# Found an awsome little heater



## MaggieLynn (Jun 24, 2011)

At my local petco I found a little heater.Iit is circular and smaller than a cd and is good for a 2 -5 gallon tank. it says its for bettas and there is no need to adjust the temp. It is called slim heater for bettas and bowls. you can even put it under gravel. I just have it hanging of the edge of my tank at the top and it already brought my water up to 80* and it was only $10. For the price and the size it is working better than the 50w tetra brand no adjust heater i bought at walmart that didnt even work. The nice thing about this heater is that you can have it plugged in and have it out of the tank safely, what I did was plug it in and have it against my inner wrist to see how much it would heat up and I was impressed. I did that to make sure it was working the is the third heater I am trying and I am paranoid after waking up at 6 and found Freds tank and 70!


----------



## Sarahlydear (Feb 21, 2011)

What's the brand name?


----------



## MaggieLynn (Jun 24, 2011)

I think the brand was slim heater i really didnt see a brand name, unless i cut that part off of the package. ill find out for you though, it really is great.


----------



## MaggieLynn (Jun 24, 2011)

Sarahlydear said:


> What's the brand name?


the closest i could find was a diff brand but pretty much same thing ists zoo med betta therm mini size betta bowl heater. its 7.5 watts and it says for 1-3 gallon tank, i have mine in a 5 gallon and with the light on it keeps the tank at 82 and at night it keeps it at 76-77. you can find it at petco.com or petsmart.com, petsmart is like 15 bucks. I have to run to petco so ill tell you the brand i bought after i go


----------



## MaggieLynn (Jun 24, 2011)

Ok the heater is called slim heater that is the only name i could see on the heater it says hydor, and this is at petco there are 2 sizes both for 9.99 one is a 7.5 watt for up to a 5 gallon and the other is up to a 15 gallon. they are flat and black one is a circle the other an oval. that is all i can really say about them other than they are pretty sweet and heat good for the price, i was planning on a $30 for my 10 gal but now i can save some money.


----------



## Sarahlydear (Feb 21, 2011)

Mkay thanks.  I'll deffinitly look into those. I have 3 more 5gal tanks I have to provide heating for.


----------



## fishman12 (Sep 1, 2010)

Hydor Mini heater?


----------



## MaggieLynn (Jun 24, 2011)

*No clue lol*



fishman12 said:


> Hydor Mini heater?


Here is a pic of the heater, i am in love with this heater i have one in all of my tanks and they work even if under the gravel.


----------



## newf (May 10, 2009)

I have one like that made my Zoomed. I have used it for awhile now, and it works great so far.


----------



## pinksnowme (May 31, 2011)

This would be a good STICKY 
We always need tried and true gadgets


----------



## MaggieLynn (Jun 24, 2011)

newf said:


> I have one like that made my Zoomed. I have used it for awhile now, and it works great so far.

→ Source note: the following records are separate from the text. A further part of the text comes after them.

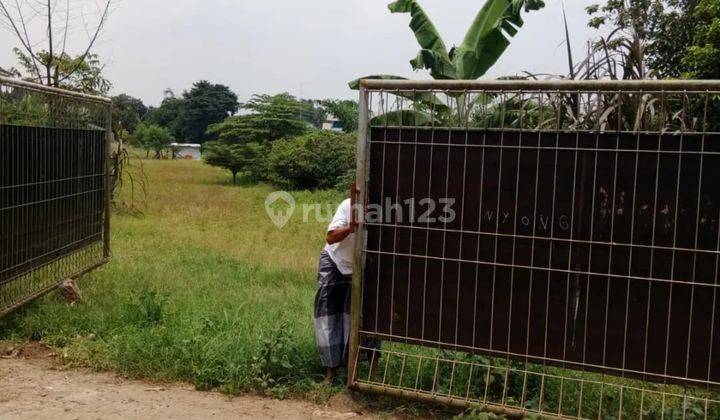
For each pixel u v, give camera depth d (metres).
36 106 5.89
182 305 6.39
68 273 6.72
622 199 3.65
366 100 4.06
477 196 3.93
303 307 6.64
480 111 4.27
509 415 3.89
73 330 5.47
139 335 5.24
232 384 4.49
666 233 3.59
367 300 4.22
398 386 4.24
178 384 4.65
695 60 12.31
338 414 4.17
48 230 6.17
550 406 4.20
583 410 4.13
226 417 4.08
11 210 5.48
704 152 3.49
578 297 3.77
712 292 3.53
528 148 3.80
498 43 8.55
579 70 6.40
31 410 4.09
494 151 3.88
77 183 6.83
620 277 3.67
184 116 83.31
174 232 12.12
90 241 7.24
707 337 3.56
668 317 3.62
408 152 4.05
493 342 3.96
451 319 4.04
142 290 6.79
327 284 4.58
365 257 4.19
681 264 3.57
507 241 3.89
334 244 4.61
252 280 8.07
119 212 15.02
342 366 4.73
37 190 5.93
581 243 3.73
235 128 33.53
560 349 3.83
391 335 4.18
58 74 11.91
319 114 43.16
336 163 25.95
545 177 3.79
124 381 4.68
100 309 5.99
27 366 4.88
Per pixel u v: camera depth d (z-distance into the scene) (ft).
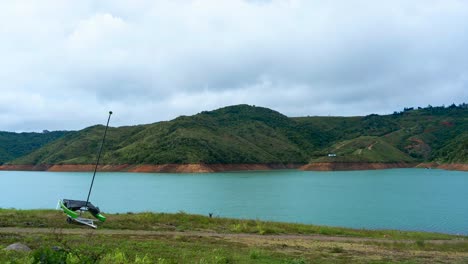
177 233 91.81
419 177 592.19
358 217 199.72
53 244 60.03
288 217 199.62
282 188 406.41
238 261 59.06
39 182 524.52
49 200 297.74
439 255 82.84
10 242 60.95
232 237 92.02
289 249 77.77
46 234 73.82
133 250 62.13
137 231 90.17
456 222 182.19
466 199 295.69
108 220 98.73
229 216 201.26
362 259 70.28
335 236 108.06
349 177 609.83
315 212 220.64
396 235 118.52
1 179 604.08
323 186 433.07
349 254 76.02
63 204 88.69
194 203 270.87
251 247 76.89
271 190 382.01
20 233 73.97
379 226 169.37
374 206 252.83
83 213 99.14
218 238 88.12
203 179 563.89
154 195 331.16
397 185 442.09
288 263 58.44
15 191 380.99
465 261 75.10
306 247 82.28
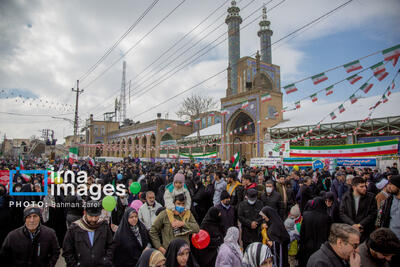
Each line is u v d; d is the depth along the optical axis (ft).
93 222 11.71
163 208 15.98
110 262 11.82
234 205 21.72
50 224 21.22
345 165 47.24
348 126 64.54
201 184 24.36
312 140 70.79
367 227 14.87
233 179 22.79
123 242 13.23
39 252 11.66
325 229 14.17
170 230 13.66
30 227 11.48
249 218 17.17
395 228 13.32
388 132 58.80
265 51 124.16
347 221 15.28
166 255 10.28
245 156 93.66
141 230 14.03
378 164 43.24
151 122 140.56
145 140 154.51
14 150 220.02
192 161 76.84
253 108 83.71
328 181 32.73
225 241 11.32
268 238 14.57
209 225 14.89
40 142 199.21
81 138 205.36
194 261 13.29
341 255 8.49
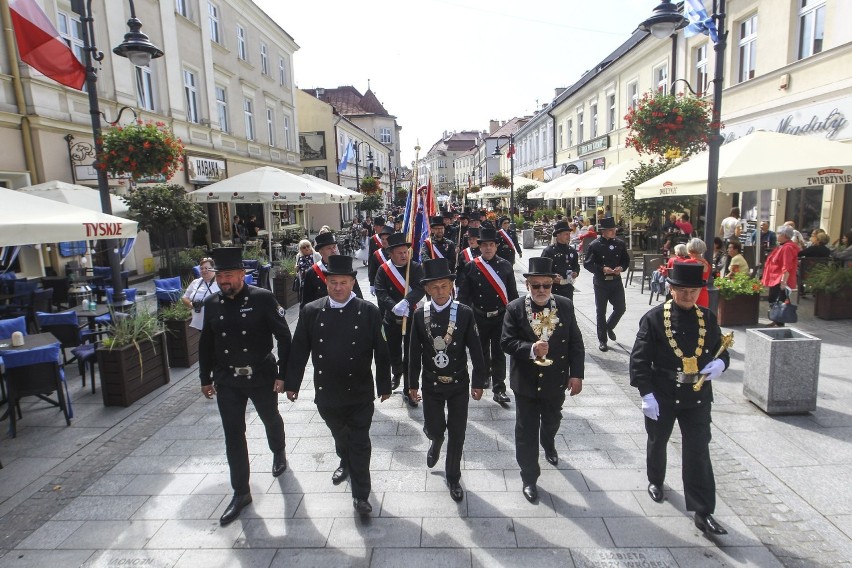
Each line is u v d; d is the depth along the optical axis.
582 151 30.16
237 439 4.25
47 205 6.76
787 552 3.56
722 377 6.70
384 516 4.10
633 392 6.50
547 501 4.21
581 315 10.69
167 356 7.54
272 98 28.27
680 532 3.79
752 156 8.70
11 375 5.73
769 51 13.98
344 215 42.75
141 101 16.94
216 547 3.80
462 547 3.70
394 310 5.41
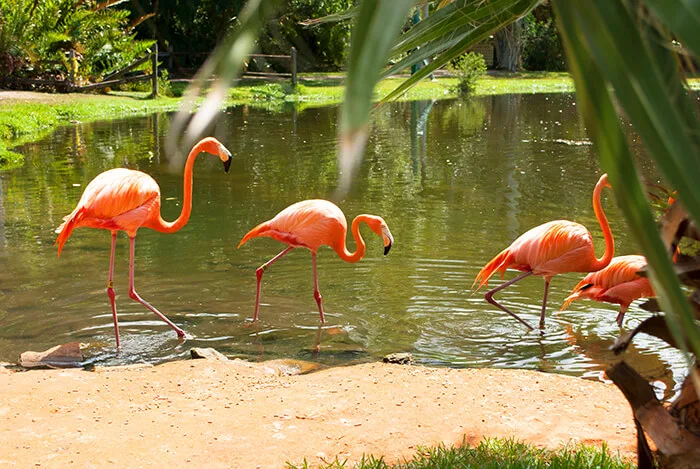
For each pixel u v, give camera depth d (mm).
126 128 18500
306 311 6258
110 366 5070
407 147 16312
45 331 5754
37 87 23234
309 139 17219
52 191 11047
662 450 2537
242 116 21891
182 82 28172
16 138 16562
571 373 5023
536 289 6953
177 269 7367
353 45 717
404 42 1595
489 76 37938
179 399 4215
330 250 8070
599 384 4480
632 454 3480
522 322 5898
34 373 4648
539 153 15367
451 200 10750
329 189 11555
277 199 10773
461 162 14273
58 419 3918
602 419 3920
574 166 13773
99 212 5531
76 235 8609
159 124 19328
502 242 8406
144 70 26000
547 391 4328
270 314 6176
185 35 31188
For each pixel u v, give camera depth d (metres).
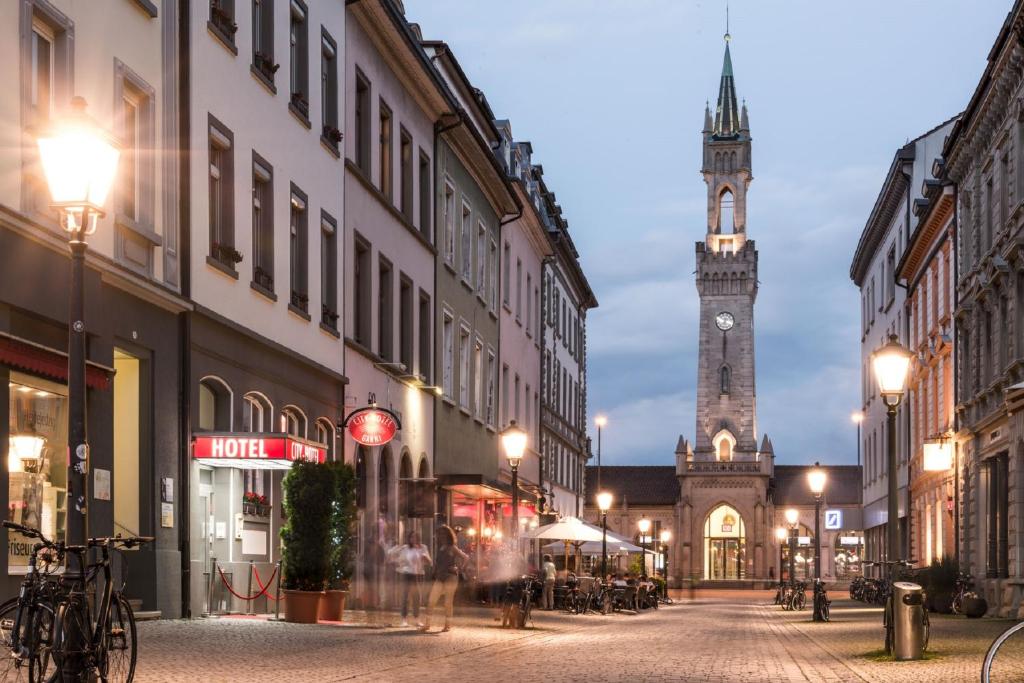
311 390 30.42
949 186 47.12
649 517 125.38
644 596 54.00
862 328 82.44
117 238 21.23
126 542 11.61
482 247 50.06
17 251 18.27
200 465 24.56
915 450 57.91
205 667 14.85
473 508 46.66
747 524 119.81
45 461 19.41
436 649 19.91
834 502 123.94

i looked online and thats the only one i saw close enough but i like this little heater. regardless of the name lol. i have three tanks and in the two newest it is under the rocks and it is working nice


----------



## JakkieTeaLoversHerSushi (Sep 19, 2011)

I just got this heater, and I was wondering, does it just heat the water to 80 degrees and stop? My tank is very small, I know he needs a bigger one but I'm waiting to save up some money for a larger one.​


----------



## MMAsac (Aug 5, 2011)

yes, ive been using these for some time, and they work excellent and are very cheap!


----------



## missm83 (Aug 23, 2011)

MaggieLynn said:


> Here is a pic of the heater, i am in love with this heater i have one in all of my tanks and they work even if under the gravel.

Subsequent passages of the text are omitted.